Perintah: Lanjutkan teks tentang turunnya kualitas air sungai di Kutim, mulai setelah kalimat terakhirnya.

Blok Teks:
((
Itu tak lepas dari perusahaan-perusahaan yang beroperasi di sekitarnya. Sehingga membuat kualitas air menurun. Apalagi jika habis hujan, kondisi air seperti lumpur di belender. Selain itu, peternak ikan pernah mengganti air kolam ikannya dengan air sungai. Namun, hanya beberapa menit menggunakan air sungai ikan di kolam banyak yang mati.
Menanggapi ini, Bupati Kutim Ardiansyah Sulaiman tidak menampik hal itu. Namun, itu dianggapnya wajar. Apalagi jika kondisi puluhan tahun lalu dibandingkan dengan yang terjadi sekarang. “Pembangunan terus meningkat. Ini dampak dari pembangunan,” ujarnya.
Dia mencontohkan, pada 1970-1990, warga Sangatta masih berani mandi di sungai. Hal tersebut biasa terjadi dan aman. Sekarang tidak ada yang berani mandi di sana. Selain itu, Sungai Mahakam, ketika masih duduk di bangku SMP. Dia pernah mandi sambil meminum air Sungai Mahakam. Hal tersebut dirasanya aman.
“Sekarang sudah tidak bisa. Karena dampak dari pembangunan. Mau tidak mau seperti itu. Sedikit tidaknya akan memberi perubahan,” ungkapnya.
Tetapi yang menjadi persoalan, sejauh mana dampaknya terhadap ekosistem. Apakah secara signifikan menganggu kelangsungan ekosistem. Apabila demikian, maka akan menjadi perhitungan nantinya. Tapi kalau tidak signifikan atau biasa saja. Misalnya, ada 6 kilogram ikan mati, itu tidak signifikan.
))
Bahan Ditampilkan:
((
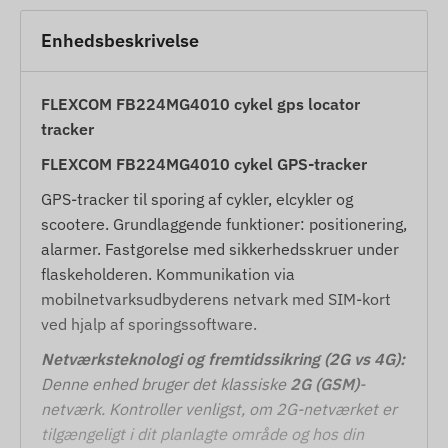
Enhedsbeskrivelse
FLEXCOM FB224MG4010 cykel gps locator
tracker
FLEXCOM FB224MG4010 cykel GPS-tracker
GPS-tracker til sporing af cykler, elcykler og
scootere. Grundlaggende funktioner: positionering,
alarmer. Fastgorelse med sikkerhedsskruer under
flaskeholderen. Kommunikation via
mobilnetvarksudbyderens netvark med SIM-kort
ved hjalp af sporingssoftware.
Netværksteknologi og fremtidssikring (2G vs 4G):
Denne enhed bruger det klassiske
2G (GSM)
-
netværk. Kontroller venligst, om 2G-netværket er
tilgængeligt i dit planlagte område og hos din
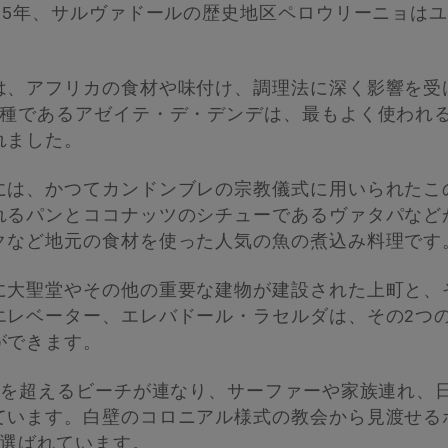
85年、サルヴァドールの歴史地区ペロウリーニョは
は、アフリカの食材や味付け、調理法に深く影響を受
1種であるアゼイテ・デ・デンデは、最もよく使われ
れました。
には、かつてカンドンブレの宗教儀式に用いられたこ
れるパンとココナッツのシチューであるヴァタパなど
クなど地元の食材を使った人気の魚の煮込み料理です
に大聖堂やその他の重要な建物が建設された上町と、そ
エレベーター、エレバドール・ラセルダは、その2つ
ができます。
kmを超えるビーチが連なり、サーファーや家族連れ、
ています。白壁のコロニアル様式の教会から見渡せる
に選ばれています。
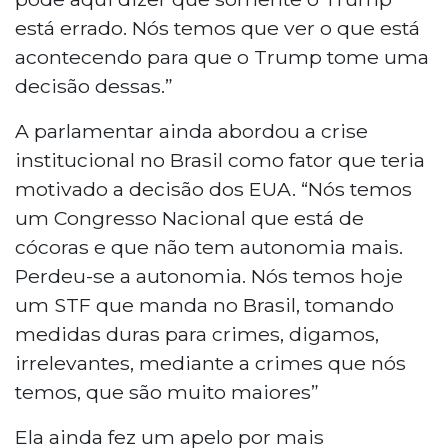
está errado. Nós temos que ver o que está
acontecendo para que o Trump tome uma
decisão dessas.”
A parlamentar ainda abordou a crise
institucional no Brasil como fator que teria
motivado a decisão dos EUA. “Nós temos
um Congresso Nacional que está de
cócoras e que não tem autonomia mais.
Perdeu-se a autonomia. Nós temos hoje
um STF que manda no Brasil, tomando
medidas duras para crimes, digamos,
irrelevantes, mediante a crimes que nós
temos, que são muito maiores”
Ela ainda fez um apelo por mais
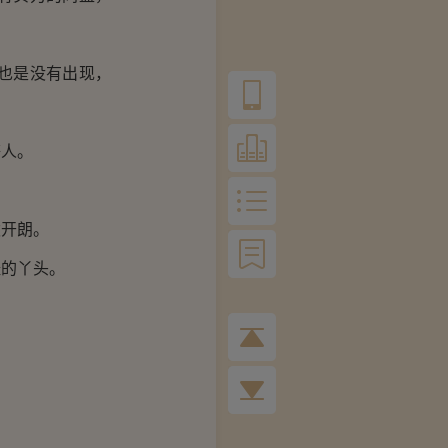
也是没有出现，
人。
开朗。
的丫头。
))
((
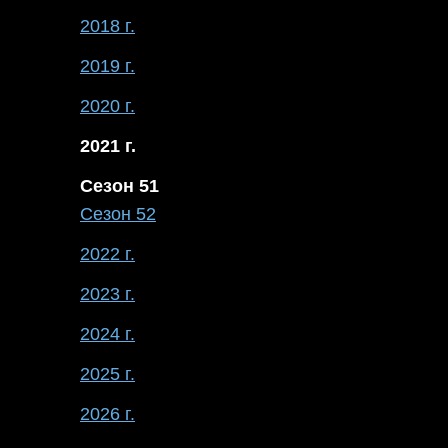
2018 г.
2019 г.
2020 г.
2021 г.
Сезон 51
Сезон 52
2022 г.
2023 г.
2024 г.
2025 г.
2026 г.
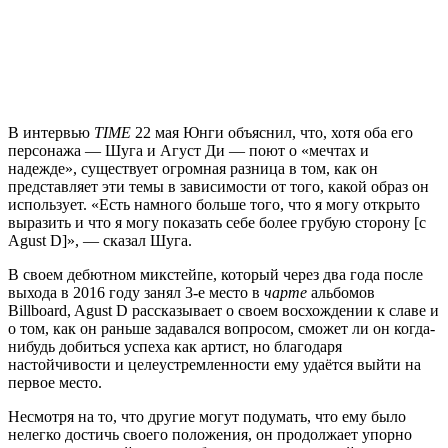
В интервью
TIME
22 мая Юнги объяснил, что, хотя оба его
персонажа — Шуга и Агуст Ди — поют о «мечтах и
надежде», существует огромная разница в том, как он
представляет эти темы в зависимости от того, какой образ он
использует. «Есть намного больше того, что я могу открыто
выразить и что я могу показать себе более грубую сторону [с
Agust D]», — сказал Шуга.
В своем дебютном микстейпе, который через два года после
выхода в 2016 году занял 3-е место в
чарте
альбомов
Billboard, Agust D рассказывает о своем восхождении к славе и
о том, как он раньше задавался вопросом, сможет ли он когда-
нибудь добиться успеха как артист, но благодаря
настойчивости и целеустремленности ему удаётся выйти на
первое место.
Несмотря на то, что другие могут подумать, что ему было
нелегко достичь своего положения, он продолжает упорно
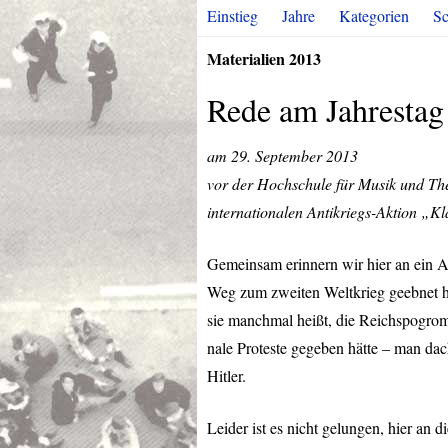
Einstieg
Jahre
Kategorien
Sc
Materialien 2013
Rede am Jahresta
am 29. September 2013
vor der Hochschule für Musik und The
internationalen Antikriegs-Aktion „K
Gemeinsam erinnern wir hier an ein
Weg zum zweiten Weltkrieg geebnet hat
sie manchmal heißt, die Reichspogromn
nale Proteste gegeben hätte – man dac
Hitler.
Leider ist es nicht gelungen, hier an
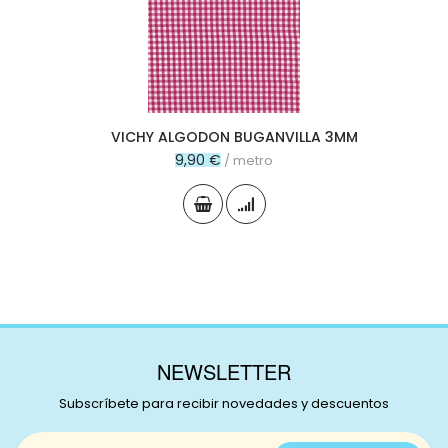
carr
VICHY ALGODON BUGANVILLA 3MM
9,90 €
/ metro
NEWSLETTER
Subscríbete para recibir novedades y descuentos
))
Jawaban Latihan:
“Tapi. jika dilihat ribuan ikan mengapung, ini baru diperhatikan. Bisa jadi ada kejadian pencemaran limbah dengan volume besar,” sebutnya.
Dia kembali mencontoh peristiwa 2013 silam. Banyak ikan mati di Sungai Sangatta. Ternyata ketika diperiksa ada kebocoran limbah PT KPC. Dirinya yang kala itu menjabat sebagai Bupati Kutim, menurunkan Dinas Lingkungan Hidup. Ketika diperiksa memang berdampak sangat signifikan.
“Kemudian diminta memperbaiki. Jadi, yang namanya kerusakan lingkungan dan sebagainya, dilihat signifikansi dampaknya. Kalau hanya beberapa ekor, itu biasa saja. Tapi kalau sudah ribuan, wajib menjadi perhatian,” pungkasnya. (adv/dy/yd)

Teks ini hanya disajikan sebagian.